Vergiftete Arbeitsumgebungen schüren die Gewaltbereitschaft. Gute Arbeitsbedingungen sind der beste Weg zur Gewaltprävention. Dass diese an sich so einfache Feststellung an den Bürotüren von Führungskräften noch immer abprallt, ist auch durch eine tradierte Form von Zuständigkeit und Bequemlichkeit begründet. "Die Regeln das schon untereinander", verlagert Verantwortung und liefert eine feine Ausrede dafür, nicht hinschauen und sich mit unbequemen Sachverhalten beschäftigen zu müssen. Dabei, so stellt Springer-Autor Carsten Burfeind zum Thema Mobbingprävention fest, wird übersehen, dass Menschen auf der Arbeit einer Zwangsgemeinschaft ausgesetzt sind, sich problematischen Formen der Zusammenarbeit deshalb nicht entziehen können und unterschiedlich selbstbewusst mit schwierigen Arbeitssituationen umgehen. Was tun?

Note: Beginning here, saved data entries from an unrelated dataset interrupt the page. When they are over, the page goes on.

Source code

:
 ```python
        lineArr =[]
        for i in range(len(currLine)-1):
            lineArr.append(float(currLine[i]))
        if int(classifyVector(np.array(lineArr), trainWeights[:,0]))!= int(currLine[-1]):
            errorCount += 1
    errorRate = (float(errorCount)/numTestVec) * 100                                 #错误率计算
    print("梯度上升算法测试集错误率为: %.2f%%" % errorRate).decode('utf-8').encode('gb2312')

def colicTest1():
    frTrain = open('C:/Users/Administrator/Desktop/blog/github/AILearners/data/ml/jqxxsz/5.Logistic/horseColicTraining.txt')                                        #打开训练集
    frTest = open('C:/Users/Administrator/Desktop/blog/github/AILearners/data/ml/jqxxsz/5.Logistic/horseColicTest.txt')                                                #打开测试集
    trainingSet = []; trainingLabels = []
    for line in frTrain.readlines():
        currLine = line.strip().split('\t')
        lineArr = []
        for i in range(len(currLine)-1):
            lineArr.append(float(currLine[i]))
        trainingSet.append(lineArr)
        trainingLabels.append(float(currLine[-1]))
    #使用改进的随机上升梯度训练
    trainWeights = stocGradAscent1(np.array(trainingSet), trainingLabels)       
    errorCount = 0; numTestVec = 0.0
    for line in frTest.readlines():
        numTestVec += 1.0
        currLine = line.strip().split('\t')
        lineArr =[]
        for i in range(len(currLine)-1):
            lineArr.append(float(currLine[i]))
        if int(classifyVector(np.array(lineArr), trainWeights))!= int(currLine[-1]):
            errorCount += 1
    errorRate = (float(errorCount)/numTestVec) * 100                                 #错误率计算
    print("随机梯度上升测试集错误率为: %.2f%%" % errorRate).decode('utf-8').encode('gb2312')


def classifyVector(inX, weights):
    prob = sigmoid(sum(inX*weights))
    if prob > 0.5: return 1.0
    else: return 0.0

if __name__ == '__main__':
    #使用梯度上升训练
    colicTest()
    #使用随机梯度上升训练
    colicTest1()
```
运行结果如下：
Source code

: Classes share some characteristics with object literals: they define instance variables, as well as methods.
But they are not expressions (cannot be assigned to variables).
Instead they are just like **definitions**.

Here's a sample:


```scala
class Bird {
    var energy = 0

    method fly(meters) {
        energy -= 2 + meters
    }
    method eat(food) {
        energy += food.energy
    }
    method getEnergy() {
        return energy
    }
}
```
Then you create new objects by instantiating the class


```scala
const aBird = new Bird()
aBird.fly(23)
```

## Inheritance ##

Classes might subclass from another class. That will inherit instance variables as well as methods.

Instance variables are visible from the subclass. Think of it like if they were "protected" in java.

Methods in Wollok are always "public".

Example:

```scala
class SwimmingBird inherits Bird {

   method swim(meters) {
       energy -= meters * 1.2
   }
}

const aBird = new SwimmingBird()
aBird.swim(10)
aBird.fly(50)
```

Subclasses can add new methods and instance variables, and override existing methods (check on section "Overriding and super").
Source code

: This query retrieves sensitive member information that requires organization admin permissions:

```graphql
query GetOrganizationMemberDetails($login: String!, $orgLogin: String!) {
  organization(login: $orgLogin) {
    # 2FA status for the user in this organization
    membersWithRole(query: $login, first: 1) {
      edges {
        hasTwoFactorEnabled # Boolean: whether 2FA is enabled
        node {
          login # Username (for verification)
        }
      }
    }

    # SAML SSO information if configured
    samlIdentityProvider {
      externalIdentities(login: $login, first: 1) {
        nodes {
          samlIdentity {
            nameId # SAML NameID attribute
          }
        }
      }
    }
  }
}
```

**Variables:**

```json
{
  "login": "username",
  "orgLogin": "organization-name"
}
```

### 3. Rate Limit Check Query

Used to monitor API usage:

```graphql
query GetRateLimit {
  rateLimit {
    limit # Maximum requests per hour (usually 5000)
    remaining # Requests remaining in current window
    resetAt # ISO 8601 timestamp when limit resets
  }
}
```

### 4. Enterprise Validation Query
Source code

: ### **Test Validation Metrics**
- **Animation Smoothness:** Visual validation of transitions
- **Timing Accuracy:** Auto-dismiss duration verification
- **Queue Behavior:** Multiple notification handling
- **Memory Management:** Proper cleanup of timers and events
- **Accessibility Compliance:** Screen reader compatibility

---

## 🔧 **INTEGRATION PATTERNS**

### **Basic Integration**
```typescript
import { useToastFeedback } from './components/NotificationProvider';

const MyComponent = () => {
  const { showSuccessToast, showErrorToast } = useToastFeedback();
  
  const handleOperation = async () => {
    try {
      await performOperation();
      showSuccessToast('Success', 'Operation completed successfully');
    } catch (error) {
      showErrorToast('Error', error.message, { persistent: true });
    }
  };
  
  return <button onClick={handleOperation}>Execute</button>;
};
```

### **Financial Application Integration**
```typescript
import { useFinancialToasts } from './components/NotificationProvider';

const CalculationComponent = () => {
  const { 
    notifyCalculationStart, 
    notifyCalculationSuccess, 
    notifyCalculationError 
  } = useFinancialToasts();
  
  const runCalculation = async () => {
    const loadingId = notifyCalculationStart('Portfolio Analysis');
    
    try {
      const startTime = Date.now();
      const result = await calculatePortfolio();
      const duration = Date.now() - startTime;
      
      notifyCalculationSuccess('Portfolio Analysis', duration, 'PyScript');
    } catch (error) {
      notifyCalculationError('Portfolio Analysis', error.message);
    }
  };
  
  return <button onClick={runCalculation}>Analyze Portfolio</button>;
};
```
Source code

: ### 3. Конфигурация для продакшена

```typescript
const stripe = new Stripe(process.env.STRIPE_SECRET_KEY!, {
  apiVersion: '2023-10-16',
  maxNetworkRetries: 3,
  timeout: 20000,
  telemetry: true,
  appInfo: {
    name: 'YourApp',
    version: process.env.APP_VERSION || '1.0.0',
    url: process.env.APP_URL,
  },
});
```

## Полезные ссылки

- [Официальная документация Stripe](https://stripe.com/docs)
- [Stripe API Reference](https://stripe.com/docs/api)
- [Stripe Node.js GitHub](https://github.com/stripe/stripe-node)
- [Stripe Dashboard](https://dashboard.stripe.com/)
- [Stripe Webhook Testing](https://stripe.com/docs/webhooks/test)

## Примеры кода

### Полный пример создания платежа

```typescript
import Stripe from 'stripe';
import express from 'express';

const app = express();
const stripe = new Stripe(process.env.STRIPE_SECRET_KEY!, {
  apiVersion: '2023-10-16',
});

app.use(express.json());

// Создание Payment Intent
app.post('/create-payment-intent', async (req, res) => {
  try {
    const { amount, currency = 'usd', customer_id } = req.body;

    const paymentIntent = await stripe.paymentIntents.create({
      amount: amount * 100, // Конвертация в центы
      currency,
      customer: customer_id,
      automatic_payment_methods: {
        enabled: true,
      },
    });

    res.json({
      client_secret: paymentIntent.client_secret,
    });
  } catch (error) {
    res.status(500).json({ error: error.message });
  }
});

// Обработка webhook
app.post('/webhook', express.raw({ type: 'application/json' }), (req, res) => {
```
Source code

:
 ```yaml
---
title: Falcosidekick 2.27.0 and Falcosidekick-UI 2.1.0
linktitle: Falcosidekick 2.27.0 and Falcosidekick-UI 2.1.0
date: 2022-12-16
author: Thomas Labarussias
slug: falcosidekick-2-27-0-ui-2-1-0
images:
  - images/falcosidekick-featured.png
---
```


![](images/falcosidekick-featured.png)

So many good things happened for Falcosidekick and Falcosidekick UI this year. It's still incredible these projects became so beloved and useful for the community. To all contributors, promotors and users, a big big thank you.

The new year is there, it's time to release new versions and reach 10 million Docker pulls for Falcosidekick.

Betroffene holen sich in der Regel über zwei Wege Hilfe: Der eine führt über Ansprechpartner der nächst höheren Hierarchieebene im Unternehmen. Eine andere Möglichkeit ist, innerbetriebliche Interessenvertreter zu kontaktieren. Burfeind rät außerdem, Konfliktlotsen, externe Berater und eine interne Schiedskommission im Unternehmen zu etablieren. Ideales Konfliktmanagement setzt auf eine Kombination der drei Varianten und ein Vorgehen in fünf Stufen (Seite 60):

Betriebliches Konfliktmanagement in fünf Stufen

Anlaufstellen und Akteure

1. Eigenverantwortliche Konfliktklärung: Gespräch der Konfliktparteien 

Beratung durch betriebliche Akteure wie Kollegen oder Kolleginnen, Vorgesetzte, Personalvertretungen, Konfliktbeauftragte

Innerbetriebliche Konfliktklärung: Gespräch der Konfliktparteien

Begleitung durch betriebliche Akteure wir direkte Führungskraft, nächsthöhere Führungskraft, Personalvertretungen, Konfliktbeauftragte

3. Außerbetriebliche Konfliktmoderation: Konfliktmoderation /  Mediation / Supervision / Einzelberatung / Coaching

Begleitung durch externe Expertinnen und Experten

4. Innerbetriebliche Schiedsverfahren: Veränderung / Versetzung / Abmahnung / Trennung

Entscheidung durch Konfliktkommission ggf. bereits Machtwort

5. Innerbetriebliches Machtwort: Veränderung / Versetzung / Abmahnung / Trennung

Entscheidung durch höhere Führungsebene, abgestimmt mit Personalvertretungen, ggf. vorab Schiedsverfahren

Am Ende stehen also das Machtwort des Chefs und die Personalentscheidung. Um es gar nicht erst soweit kommen zu lassen, braucht es eine klare individuelle und organisatorische Positionierung gegen Mobbing und jede Form von Gewaltausübung am Arbeitsplatz. Es braucht außerdem ein gesundes Betriebsklima und partnerschaftliche Führung. Auf dem Spiel steht die psychische Gesundheit des Einzelnen. Leidet die Psyche verlieren Menschen ihre Selbstgewissheit und Leistungsfähigkeit, im Alltag wie im Berufsleben. Ohne Hilfe und Heilung kann das zu fatale Folgen führen.